When Taking Candy From Babies Makes Sense
By Carolyn T. Geer

(FORTUNE Magazine) – What do you do when a child is about to come into a pile of money that's been growing faster than he has? That's the question on the minds of a lot of people who set up accounts for their kids or grandkids under the Uniform Transfers to Minors Act. Such "custodial" accounts are managed by a designated custodian until the children become adults (at 21 in most states but 18 in some), at which point the children get the money outright.

People commonly contribute relatively small amounts to the accounts. For example, an individual might give up to $10,000 per year, a couple up to $20,000, the maximum you can give away to any one person annually without owing gift or estate taxes on the money. (Note: If the gift giver is also the custodian, the money gets counted in his or her taxable estate.) But the bull market has ballooned many custodial accounts. Attorney Kenneth Brier of Boston's Bingham Dana likens these accounts to Ferrari Trusts: "If a 21-year-old comes into that much money, what do you think he is going to do with it?"

New York lawyer Steven Chill of Golenbock Eiseman Assor & Bell says he hears from a worried client about once a week. Recently it was the father of three children, ages 10, 8, and 7, whose custodial accounts had swelled to six figures. Because the "problem" (every kid should have such problems) was caught early, Chill advised the father to set up a trust for each child for all future gifts. A properly drafted trust can live on past a child's 21st birthday yet still qualify for the annual exclusion from gift and estate taxes.

As for the money left in the custodial accounts, the custodian has no authority to put it in the trusts. But once the children turn 18, he can ask them to set up additional trusts for themselves and assign their interests.

Of course, you have to get the kids to agree to this, "and that is always the killer," says Gail Cohen, chief trust counsel for Fiduciary Trust Co. International. She recently dealt with a father who said his teenager would never agree to put his $700,000 custodial account in trust. The father wanted to do it anyway, without the child's knowledge. Cohen suggested he get a lawyer.

Some 18-year-olds will sign whatever Mom or Dad puts in front of them, especially if they are led to believe that if they cooperate they'll get more goodies. But even if they do sign, they may later claim that they didn't know what they were doing or that they were coerced. Cohen recalls one such beneficiary who, in middle age, got a judge to agree to pay out her $3 million trust by claiming she was under economic duress.

That's why some lawyers are recommending a still widely undiscovered technique involving family limited partnerships. Here, the custodian invests the custodial-account assets in a family limited partnership in exchange for a limited partnership interest. When the custodial account ends, the child gets the interest in the partnership rather than, say, marketable securities. And since the partnership interest isn't liquid, the child gets only distributions. Since a partnership is simply a joining together of two or more people, you could establish a family limited partnership for yourself and just one child. Or, if you have several kids with custodial accounts, you could combine them all in one partnership--giving you economies of scale and lower investment costs. Most partnership agreements fix the date the partnership will end--for example, when the general partner dies--and the shares are paid out to the limited partners.

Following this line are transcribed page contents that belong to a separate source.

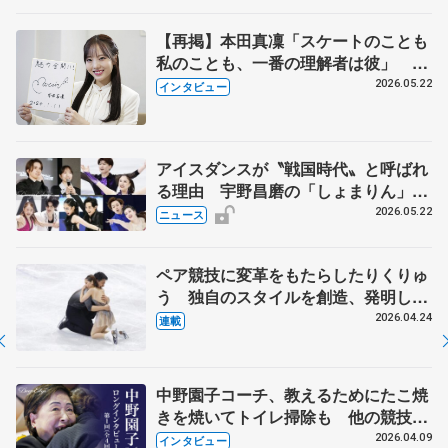
【再掲】本田真凜「スケートのことも
私のことも、一番の理解者は彼」 引
退時の単独インタビューで語った競技
2026.05.22
インタビュー
人生や家族、恋人、これからの夢…
アイスダンスが〝戦国時代〟と呼ばれ
る理由 宇野昌磨の「しょまりん」ら
実力者が相次いで参戦 国内の競争激
2026.05.22
ニュース
化
ペア競技に変革をもたらしたりくりゅ
う 独自のスタイルを創造、発明した
【引退発表後②】
2026.04.24
連載
中野園子コーチ、教えるためにたこ焼
きを焼いてトイレ掃除も 他の競技に
も通用するという坂本花織の筋肉
2026.04.09
インタビュー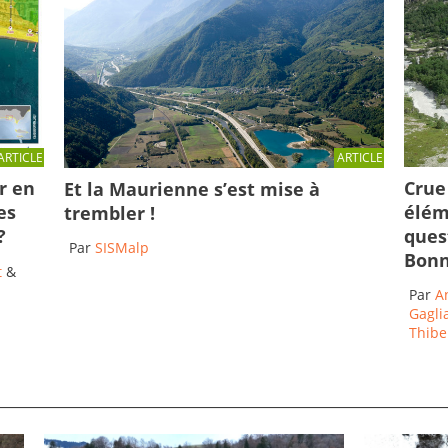
ARTICLE
ARTICLE
Crue 
r en
Et la Maurienne s’est mise à
élém
es
trembler !
ques
?
Par
SISMalp
Bonn
t
&
Par
A
Gagli
Thibe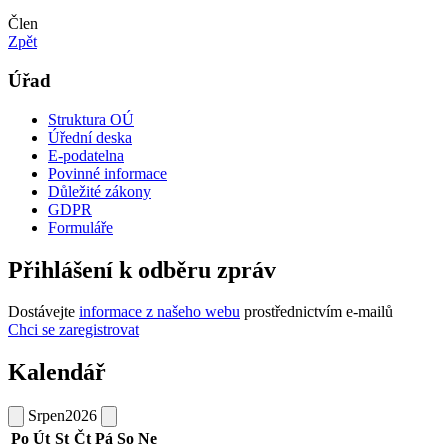
Člen
Zpět
Úřad
Struktura OÚ
Úřední deska
E-podatelna
Povinné informace
Důležité zákony
GDPR
Formuláře
Přihlášení k odběru zpráv
Dostávejte
informace z našeho webu
prostřednictvím e-mailů
Chci se zaregistrovat
Kalendář
Srpen
2026
Po
Út
St
Čt
Pá
So
Ne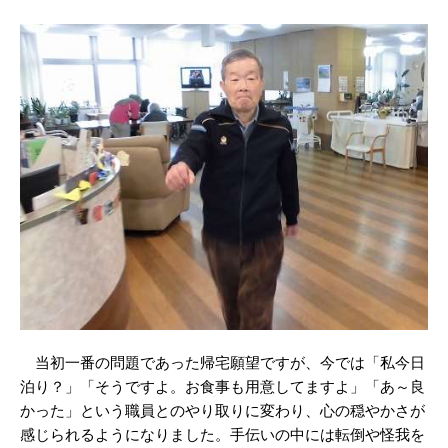
当初一番の問題であった帰宅願望ですが、今では「私今日
泊り？」「そうですよ。お食事も用意してますよ」「あ～良
かった」という職員とのやり取りに変わり、心の穏やかさが
感じられるようになりました。手伝いの中には転倒や怪我を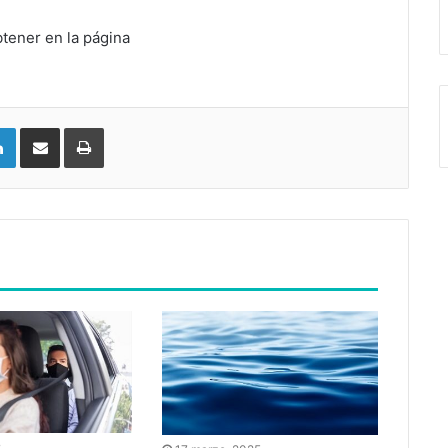
tener en la página
LinkedIn
Compartir vía email
Imprimir
2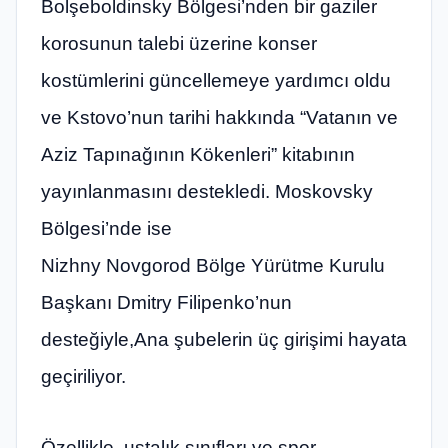
Bolşeboldinsky Bölgesi’nden bir gaziler
korosunun talebi üzerine konser
kostümlerini güncellemeye yardımcı oldu
ve Kstovo’nun tarihi hakkında “Vatanın ve
Aziz Tapınağının Kökenleri” kitabının
yayınlanmasını destekledi. Moskovsky
Bölgesi’nde ise
Nizhny Novgorod Bölge Yürütme Kurulu
Başkanı Dmitry Filipenko’nun
desteğiyle,Ana şubelerin üç girişimi hayata
geçiriliyor.
Özellikle, ustalık sınıfları ve spor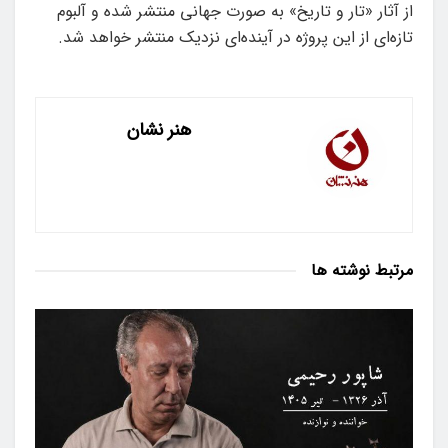
از آثار «تار و تاریخ» به صورت جهانی منتشر شده و آلبوم
تازه‌ای از این پروژه در آینده‌ای نزدیک منتشر خواهد شد.
هنر نشان
مرتبط
نوشته ها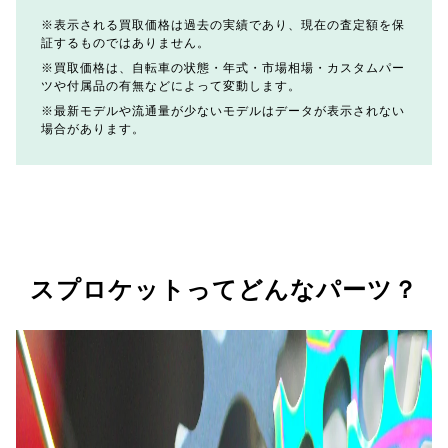
表示される買取価格は過去の実績であり、現在の査定額を保
証するものではありません。
買取価格は、自転車の状態・年式・市場相場・カスタムパー
ツや付属品の有無などによって変動します。
最新モデルや流通量が少ないモデルはデータが表示されない
場合があります。
スプロケットってどんなパーツ？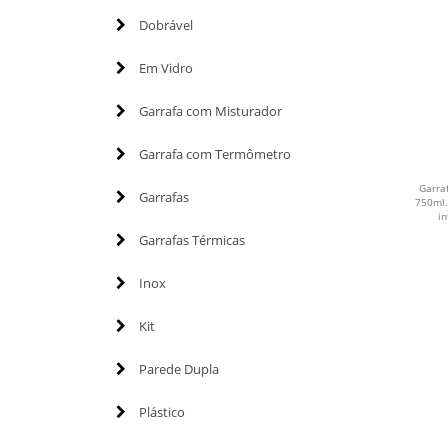
Dobrável
Em Vidro
Garrafa com Misturador
Garrafa com Termômetro
Garra
Garrafas
750ml.
in
Garrafas Térmicas
Inox
Kit
Parede Dupla
Plástico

You don't need a reason to set up a family limited partnership, but attorney Brier says you ought to have one other than protecting a child from himself or herself, particularly if you pull this off on the eve of the child's 21st birthday. If the child later challenges the maneuver, a judge will examine whether the custodian acted in the child's best interest and whether there was a legitimate reason for the transaction.

Note: This will work only where the custodian has the power to invest in a partnership. Typically, that is the case for accounts set up under the Uniform Transfer to Minors Act but not for those established under the older Uniform Gifts to Minors Act, which is still the law in a small minority of states.